- **Text block**:
BEGIN

The issues are not academic. Aducanumab at higher doses causes brain oedema in about 35% of patients and microhaemorraghes in about 18%, not trivial side effects in the context of a medicine estimated to cost about $US50,000 a year.

Moreover, the treatment is not a pill or one-off shot; Aducanumab means intravenous infusion in a supervised medical environment every 4 weeks, for years, potentially for life.

Any new treatment of sporadic AD with that kind of price tag and capacity for health system disruption better work clinically.

Nevertheless, BIOGEN put this data forward to the FDA as the basis for a new treatment for AD. And last month a very confusing answer came back.

First, on Monday of a roller-coaster week (Nov 2), a highly respected AD researcher from the Mayo clinic, who served as site investigator on the BIOGEN trial, recused himself from the FDA Advisory Committee’s (independent external expert panel) formal review because of potential for perceived conflict of interest.

Rather, he and colleagues published a highly critical viewpoint in a leading scientific journal, concluding with a seemingly self-evident point: “Aducanumab's efficacy as a treatment for the cognitive dysfunction in Alzheimer's disease cannot be proven by clinical trials with divergent outcomes.”

Yet the point appeared lost within the FDA because on Wednesday a pre-emptive internal review was released with commentary that Biogen had shown “robust and exceptionally persuasive” evidence.

Strangely, this seemed to ignore analysis by their own in-house statistician who observed, “…there is no compelling, substantial evidence of treatment effect or disease slowing and that another study is needed to confirm or deny the positive study and the negative study.”

Despite the inconsistency, markets were buoyed by the prospect of a likely positive outcome at the “Adcomm” meeting scheduled for a few days later. Biogen’s shares rose ~40% in anticipation, an $US17B boost to their market cap.

But Friday’s Adcomm was a blood bath for BIOGEN and aducanumab. Inexplicably, the FDA presented their independent experts with a scenario in which interpretation of the partially-positive results of the halted and incomplete EMERGE trial could occur in isolation, pretending as if the ENGAGE trial didn’t exist.

END

- **Data excerpts**:
BEGIN

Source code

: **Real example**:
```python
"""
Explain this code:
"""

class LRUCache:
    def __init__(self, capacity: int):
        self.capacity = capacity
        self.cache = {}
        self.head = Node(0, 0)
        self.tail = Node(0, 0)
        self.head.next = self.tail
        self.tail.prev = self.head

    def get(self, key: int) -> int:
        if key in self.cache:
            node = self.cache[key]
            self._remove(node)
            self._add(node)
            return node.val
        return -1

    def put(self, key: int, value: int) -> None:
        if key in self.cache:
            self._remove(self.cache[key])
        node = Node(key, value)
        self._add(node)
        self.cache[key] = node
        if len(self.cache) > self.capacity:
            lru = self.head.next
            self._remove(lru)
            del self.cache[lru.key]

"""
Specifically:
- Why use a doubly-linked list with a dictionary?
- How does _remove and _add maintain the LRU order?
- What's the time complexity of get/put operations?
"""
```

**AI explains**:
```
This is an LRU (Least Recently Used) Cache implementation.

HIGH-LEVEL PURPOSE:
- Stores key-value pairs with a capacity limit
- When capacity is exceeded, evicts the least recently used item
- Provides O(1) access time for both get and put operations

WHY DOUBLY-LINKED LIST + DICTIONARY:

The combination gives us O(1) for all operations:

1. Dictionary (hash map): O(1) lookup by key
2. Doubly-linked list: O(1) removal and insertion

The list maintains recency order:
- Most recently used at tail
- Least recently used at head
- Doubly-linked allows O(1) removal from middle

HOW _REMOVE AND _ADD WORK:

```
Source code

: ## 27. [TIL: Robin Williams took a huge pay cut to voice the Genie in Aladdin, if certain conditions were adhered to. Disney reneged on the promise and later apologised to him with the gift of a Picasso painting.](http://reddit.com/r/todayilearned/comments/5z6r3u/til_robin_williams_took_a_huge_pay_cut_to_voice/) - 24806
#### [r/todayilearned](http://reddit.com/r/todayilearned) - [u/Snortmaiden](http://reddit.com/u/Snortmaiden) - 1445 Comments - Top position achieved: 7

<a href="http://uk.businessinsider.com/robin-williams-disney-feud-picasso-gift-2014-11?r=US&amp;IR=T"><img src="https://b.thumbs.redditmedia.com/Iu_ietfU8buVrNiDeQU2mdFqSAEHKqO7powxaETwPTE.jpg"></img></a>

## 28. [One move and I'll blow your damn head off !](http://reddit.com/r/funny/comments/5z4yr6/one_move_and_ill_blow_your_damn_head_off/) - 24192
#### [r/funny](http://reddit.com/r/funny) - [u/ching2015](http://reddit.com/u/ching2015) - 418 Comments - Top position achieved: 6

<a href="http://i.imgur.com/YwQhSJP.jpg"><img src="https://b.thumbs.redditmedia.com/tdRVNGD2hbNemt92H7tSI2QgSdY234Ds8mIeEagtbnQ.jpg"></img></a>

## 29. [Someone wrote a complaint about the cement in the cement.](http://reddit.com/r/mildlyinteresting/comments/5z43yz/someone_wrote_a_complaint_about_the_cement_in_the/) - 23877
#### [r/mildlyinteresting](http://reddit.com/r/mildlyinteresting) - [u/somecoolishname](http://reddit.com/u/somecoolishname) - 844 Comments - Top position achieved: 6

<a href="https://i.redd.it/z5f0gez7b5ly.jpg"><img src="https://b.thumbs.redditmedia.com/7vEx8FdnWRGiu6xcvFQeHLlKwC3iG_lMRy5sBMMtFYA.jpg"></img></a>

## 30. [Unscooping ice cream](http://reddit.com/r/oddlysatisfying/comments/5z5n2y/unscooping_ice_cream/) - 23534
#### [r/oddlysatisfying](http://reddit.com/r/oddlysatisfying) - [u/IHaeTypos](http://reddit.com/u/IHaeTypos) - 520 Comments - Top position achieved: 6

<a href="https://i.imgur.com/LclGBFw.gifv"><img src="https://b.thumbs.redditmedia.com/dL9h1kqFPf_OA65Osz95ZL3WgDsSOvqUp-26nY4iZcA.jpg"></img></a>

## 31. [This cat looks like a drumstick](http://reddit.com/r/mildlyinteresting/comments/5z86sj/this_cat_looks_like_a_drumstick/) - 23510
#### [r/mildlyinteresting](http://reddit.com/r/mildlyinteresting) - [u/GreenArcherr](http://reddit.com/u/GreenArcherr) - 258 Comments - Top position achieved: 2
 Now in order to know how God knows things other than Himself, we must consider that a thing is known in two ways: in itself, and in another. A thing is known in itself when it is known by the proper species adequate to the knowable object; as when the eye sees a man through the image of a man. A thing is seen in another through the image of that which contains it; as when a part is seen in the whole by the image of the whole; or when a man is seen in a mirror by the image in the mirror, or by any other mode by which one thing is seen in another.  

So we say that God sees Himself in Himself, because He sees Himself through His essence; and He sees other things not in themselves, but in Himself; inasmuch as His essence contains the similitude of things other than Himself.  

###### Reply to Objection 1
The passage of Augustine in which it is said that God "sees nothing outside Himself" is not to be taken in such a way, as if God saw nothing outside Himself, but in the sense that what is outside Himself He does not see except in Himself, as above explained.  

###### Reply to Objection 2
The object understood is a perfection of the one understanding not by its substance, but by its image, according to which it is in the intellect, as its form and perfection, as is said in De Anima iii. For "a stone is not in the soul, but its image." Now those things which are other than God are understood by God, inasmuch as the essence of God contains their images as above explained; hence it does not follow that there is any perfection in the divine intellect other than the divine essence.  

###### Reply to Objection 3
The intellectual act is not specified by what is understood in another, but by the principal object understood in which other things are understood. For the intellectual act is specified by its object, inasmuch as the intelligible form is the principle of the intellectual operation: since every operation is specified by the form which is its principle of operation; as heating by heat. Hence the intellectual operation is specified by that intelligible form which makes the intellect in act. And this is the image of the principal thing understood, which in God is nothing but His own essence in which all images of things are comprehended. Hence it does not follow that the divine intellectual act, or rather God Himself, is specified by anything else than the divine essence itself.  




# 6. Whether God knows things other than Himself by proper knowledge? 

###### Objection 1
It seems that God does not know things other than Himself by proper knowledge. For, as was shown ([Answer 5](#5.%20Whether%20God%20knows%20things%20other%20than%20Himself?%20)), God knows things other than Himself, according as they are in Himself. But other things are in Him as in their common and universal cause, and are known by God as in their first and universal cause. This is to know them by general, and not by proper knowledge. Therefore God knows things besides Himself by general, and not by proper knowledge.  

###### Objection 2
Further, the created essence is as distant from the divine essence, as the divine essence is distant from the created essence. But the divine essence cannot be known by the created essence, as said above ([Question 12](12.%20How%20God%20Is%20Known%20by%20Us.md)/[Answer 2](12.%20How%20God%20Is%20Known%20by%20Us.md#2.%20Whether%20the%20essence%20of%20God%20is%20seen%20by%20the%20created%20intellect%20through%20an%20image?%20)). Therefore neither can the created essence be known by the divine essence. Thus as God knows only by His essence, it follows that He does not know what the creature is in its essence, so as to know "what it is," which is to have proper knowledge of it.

END

- **Questions**:
A. In the aducanumab text, how often is the intravenous infusion given?
B. Please carry on the aducanumab text after its final sentence.

- **Results**:
A. Every 4 weeks, in a supervised medical environment, for years and potentially for life.

B.
Virtually all Adcomm members took exception to this and voted down the question of evidence of clinical efficacy of aducanumab 10-0 (one member voting “uncertain”).  At the same time, many on the panel openly challenged the FDA’s biased presentation of the data in favour of Biogen.

The FDA may yet choose to authorise adubcanumab but it would do so against the near-unanimous dissent of their own expert panel, a massive risk for their reputation and for the integrity of medical research more generally.

Also on the floor was the amyloid hypothesis itself.

Almost all amyloid trials to date have shown they are actually quite good at mopping up amyloid from the brain. The disconnect at the heart of the amyloid hypothesis is there for all to see: eliminating amyloid from the brain, with varying levels of success, at varying timepoints in the disease process, is of no clinical value.

The trials mentioned in this narrative alone (that is not exhaustive) represent more than 16,000 patient-years and, conservatively, more than $US15B of investment.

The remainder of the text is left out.